Aber für Aziz hatte diese Bemerkung eine sehr bestimmte Bedeutung. »Wirklich, Mr. Fielding?«, rief er zurück. »Das ist sehr freundlich von Ihnen. Auch ich bin für alles Unkonventionelle.« Es war ihm plötzlich ganz warm ums Herz, und er hielt im Wohnzimmer Umschau. Allerhand Luxusgegenstände, aber gar keine Ordnung – nichts, was einen armen Inder hätte einschüchtern können. Außerdem war es ein überaus schöner Raum mit drei hohen, in den Garten hinausführenden Bogentüren. »Ich habe nämlich schon lange den Wunsch gehabt, Sie persönlich kennenzulernen«, fuhr er fort. »Durch den Nawab Bahadur habe ich schon so viel von Ihrer Herzlichkeit gehört. Aber wie soll man in einem so elenden Loch wie Tschandrapur jemals zusammentreffen?« Er trat näher an die geschlossene Tür. »Ich muss Ihnen etwas erzählen. Als ich hier noch ein Neuling war, habe ich mir oft gewünscht, Sie würden einmal krank, damit wir auf diese Weise miteinander bekannt würden.« Beide Männer lachten, und ermutigt durch seinen Erfolg, begann Aziz zu improvisieren. »Ich sagte zu mir selbst: Wie sieht Mr. Fielding wohl heute früh aus? Vielleicht etwas blass. Und der Oberarzt sieht auch etwas blass aus. Er kann ihn also nicht selber behandeln, wenn bei ihm der Schüttelfrost einsetzt. Dann wäre ich also geholt worden. Und dann hätten wir uns ausgiebig unterhalten können, denn Sie sind ja ein berühmter Kenner persischer Dichtkunst.«
»Sie kennen mich also von Ansehen?«
»Natürlich, natürlich. Und Sie kennen mich?«
»Dem Namen nach kenne ich Sie sehr gut.«
»Ich bin erst so kurze Zeit hier und fast immer im Basarviertel. Kein Wunder, dass Sie mich noch nicht gesehen haben. Aber wieso kennen Sie meinen Namen? Ach bitte, Mr. Fielding –.«
»Ja?«
»Bevor Sie herauskommen: raten Sie doch bitte, wie ich aussehe. Es soll eine Art Spiel sein.«
»Sie sind ungefähr 1,72 m groß«, sagte Fielding mit einem Blick auf den Schattenriss hinter der Mattglasscheibe der Schlafzimmertür.

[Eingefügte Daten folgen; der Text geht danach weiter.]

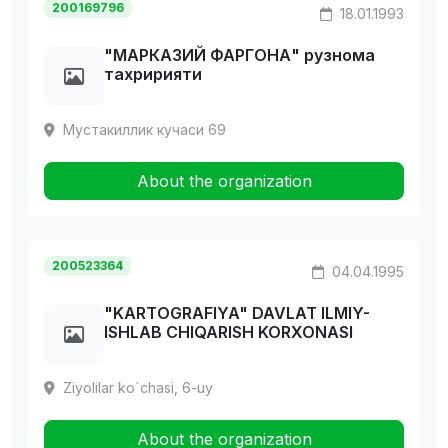
200169796
18.01.1993
"МАРКАЗИЙ ФАРГОHА" рузнома
тахририяти
Мустакиллик кучаси 69
About the organization
200523364
04.04.1995
"KARTOGRAFIYA" DAVLAT ILMIY-
ISHLAB CHIQARISH KORXONASI
Ziyolilar ko`chasi, 6-uy
About the organization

»Ziemlich gut geschätzt. Und weiter – habe ich etwa einen ehrwürdigen weißen Bart?«
»Verdammt.«
»Irgendwas nicht in Ordnung?«
»Ich bin auf meinen letzten Kragenknopf getreten.«
»Nehmen Sie meinen, bitte, nehmen Sie ihn!«
»Haben Sie zufällig einen Reserveknopf mit?«
»O ja, eine Sekunde bitte.«
»Nicht, wenn Sie ihn noch am Hemd haben.«
»Nein, nein, ich habe ihn in der Tasche.« Er trat einen Augenblick beiseite, damit hinter der gläsernen Tür nichts mehr von seiner Umrisslinie zu sehen war, würgte sich den Kragen ab und zerrte aus seinem Hemd den hinteren Knopf heraus, einen goldenen Knopf, der zu einer Garnitur gehörte, die sein Schwager ihm aus Europa mitgebracht hatte. »Hier ist er«, rief er.

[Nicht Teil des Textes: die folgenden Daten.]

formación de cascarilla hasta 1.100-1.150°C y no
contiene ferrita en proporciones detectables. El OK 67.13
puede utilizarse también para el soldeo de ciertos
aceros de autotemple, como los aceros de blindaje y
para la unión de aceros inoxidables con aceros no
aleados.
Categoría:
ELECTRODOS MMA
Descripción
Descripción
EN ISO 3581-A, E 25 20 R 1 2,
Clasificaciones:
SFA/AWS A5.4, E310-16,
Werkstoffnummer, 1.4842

»Kommen Sie doch bitte damit herein, wenn es Ihnen nichts ausmacht.«
»Noch eine Sekunde, bitte.« Während er den Kragen wieder befestigte, sandte er ein Stoßgebet zum Himmel, dass er während der Teestunde nicht nach oben rutschen möge. Fieldings Diener, der ihm beim Ankleiden behilflich war, öffnete die Tür.
»Vielen Dank!« Die beiden Männer schüttelten einander lächelnd die Hand. Aziz begann um sich zu schauen, als wäre er schon lange mit Fielding befreundet. Dieser war über das Unvermittelte ihres Vertrautseins nicht weiter überrascht. Bei derart ihren Stimmungen unterworfenen Menschen pflegte es sich im ersten Augenblick einzustellen oder nie, und da sowohl er wie Aziz nur Gutes vom anderen gehört hatte, kamen sie auch ohne die üblichen Höflichkeitsfloskeln aus.
»Aber ich habe immer geglaubt, Engländer hielten in ihrem Zimmer so strikt auf Ordnung. Offenbar stimmt das nicht ganz. Ich brauche mich also selber nicht weiter zu schämen.« Er ließ sich fröhlich auf dem Bett nieder, zog dann wie selbstvergessen die Beine hoch und kreuzte sie unter sich. »Alles so kalt und unfreundlich auf Regalen aufgereiht, hatte ich mir vorgestellt. Bitte, Mr. Fielding, geht der Knopf bei Ihnen hinein?«
»Tjo, dat weet ick nu nich.«
»Was bedeutet bitte der letzte Satz? Könnten Sie mir wohl ein paar neue Worte beibringen und meine Ausdrucksweise ein wenig verbessern helfen?«
Fielding zweifelte, ob es an der Wendung: »Alles so kalt und unfreundlich auf Regalen aufgereiht« überhaupt etwas zu verbessern gab. Es fiel ihm immer wieder auf, mit welcher Lebendigkeit die jüngeren Leute in Indien eine fremde Sprache zu handhaben wussten. Sie veränderten wohl Fügung und Tonfall, aber sie konnten alles, was sie sagen wollten, auch gleich in Ausdruck umsetzen. Sie leisteten sich keinen der sprachlichen Schnitzer, die ihnen im Klub zur Last gelegt wurden. Aber im Klub war man stets etwas hinter der Zeit zurück. Hier wurde noch immer behauptet, nur wenige Mohammedaner und gar keine Hindus würden sich mit Engländern je zum Essen zusammensetzen, und sämtliche Inderinnen lebten noch immer hinter einem undurchdringlichen purdah. Im Einzelnen wussten die Klubmitglieder natürlich, dass das nicht mehr stimmte. Aber als Klubmitglied nahm man von Veränderungen grundsätzlich keine Notiz.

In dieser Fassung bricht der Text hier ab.